Billboard reports:

Nearly 20 years after breaking up, Pantera‘s surviving members are hitting the road for a long-hyped reunion tour in 2023 and have signed with Artist Group International to book their North American dates. Dennis Arfa and Peter Pappalardo will be the responsible agents.

“We are thrilled to be working with such an iconic band and bringing their music back to the fans,” said Pappalardo.

Pantera is one of the most successful and influential bands in heavy metal history, combining elements of hardcore and thrash to create a menacing sound that many acts have tried to replicate. Created by late brothers Vincent “Vinnie Paul” Abbott on drums and “Dimebag” Darrell Abbott on guitar, Pantera broke through following the release of their fifth album, 1990’s Cowboys from Hell, with new singer Phil Anselmo and the 1992 follow-up Vulgar Display of Power, with the simplicity of tracks like Walk gaining the band mainstream popularity.

Mixing raw aggression and energy with chunky thrash riffs and Anselmo’s deep growling range, Pantera gained a reputation for being one of the hardest-hitting major label acts of the 1990s. Their most successful album was 1994’s Far Beyond Driven, which debuted at No. 1 on the Billboard 200. According to representatives for the band, Pantera has sold more than 20 million albums. They’ve also earned platinum status for five albums and three long-form videos and received four Grammy nominations. The band’s most recent album, Reinventing the Steel, was recorded in 2000 and followed by a hiatus in 2001.

“Dimebag” Darrell was murdered in 2004 while performing on stage during a show with his band Damageplan in Columbus, Ohio, while Vinnie died in 2018 from natural causes including heart disease. It’s unclear who will fill in for the brothers on the tour. Last year, Anselmo told podcaster Paolo Baron that he and bassist Rex Brown had been discussing a reunion tour for a few months, but didn’t give any hints other than Brown stating emphatically that a rumored comeback with Black Label Society’s Zakk Wylde on guitar was not happening.

Pantera is managed by Scott McGhee of 1 Degree Music Entertainment. The band’s legal representative is Nick Ferrara and Associates. Pantera is booked internationally by Rod MacSween at ITB.

7 Responses

  1. Well this is going to be interesting. On one hand I feel Phil and Rex have every right to tour as Pantera. They were certainly a huge part of the band’s history and equally as important as the Abbott’s in my opinion. On the other hand I feel like there is no Pantera without the Abbott’s. It’s not my decision to make but I kind of feel they should rename the band to one of the album titles or perhaps just call it a tribute to Pantera featuring Phil and Rex. Part of me feels like the music should be celebrated and who better to do it than Rex and Phil? Part of me feels like they should pull a Zeppelin and just let the legacy rest and maybe do a show or two a year.
    If Zakk isn’t playing guitar, who is? Kerry King?? Scott Ian?? Who is on drums? Mike Portnoy? Guys from the illegals? I was never in Pantera so my opinion means nothing. But as a fan it is a very interesting discussion to have man.

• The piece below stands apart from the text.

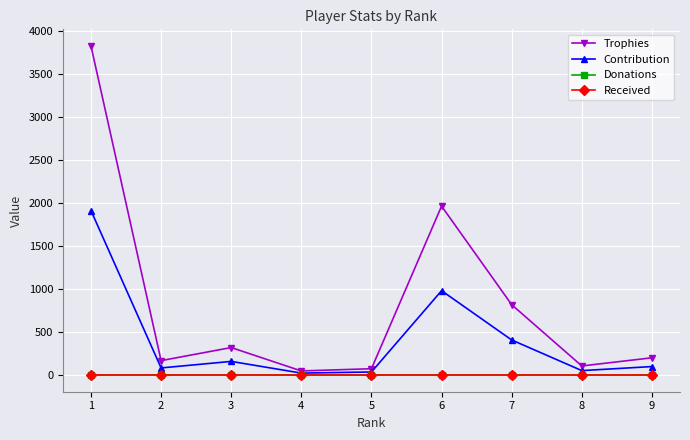

Reading left to right, extract all data points from this chart.

Trophies: 3830	170	322	50	76	1966	820	108	203
Contribution: 1915	85	161	25	38	983	410	54	101
Donations: 0	0	0	0	0	0	0	0	0
Received: 0	0	0	0	0	0	0	0	0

  2. I agree this shouldn’t be called Pantera. I saw someone else say that a tour with Zakk and Vinnie in 2015 would have been different (and I hoped for that). It’s almost like “Well the last standing Abbott is dead, now we can do something.”

    1. I TOTALLY agree with Nathan’s comment that it seems like the two surviving members said, “Well, the last Abbott is dead, now we can do something.” Judging by initial public reaction, that perception seems to be shared by a lot of Pantera fans – and it’s not a good one.

      That said, I’m sure their rabid fans will come out in droves to see them on tour.

  3. It isn’t Pantera without the Abbot brothers when Dime died Any reunion died with him and Vinnie’s death the nail in the coffin.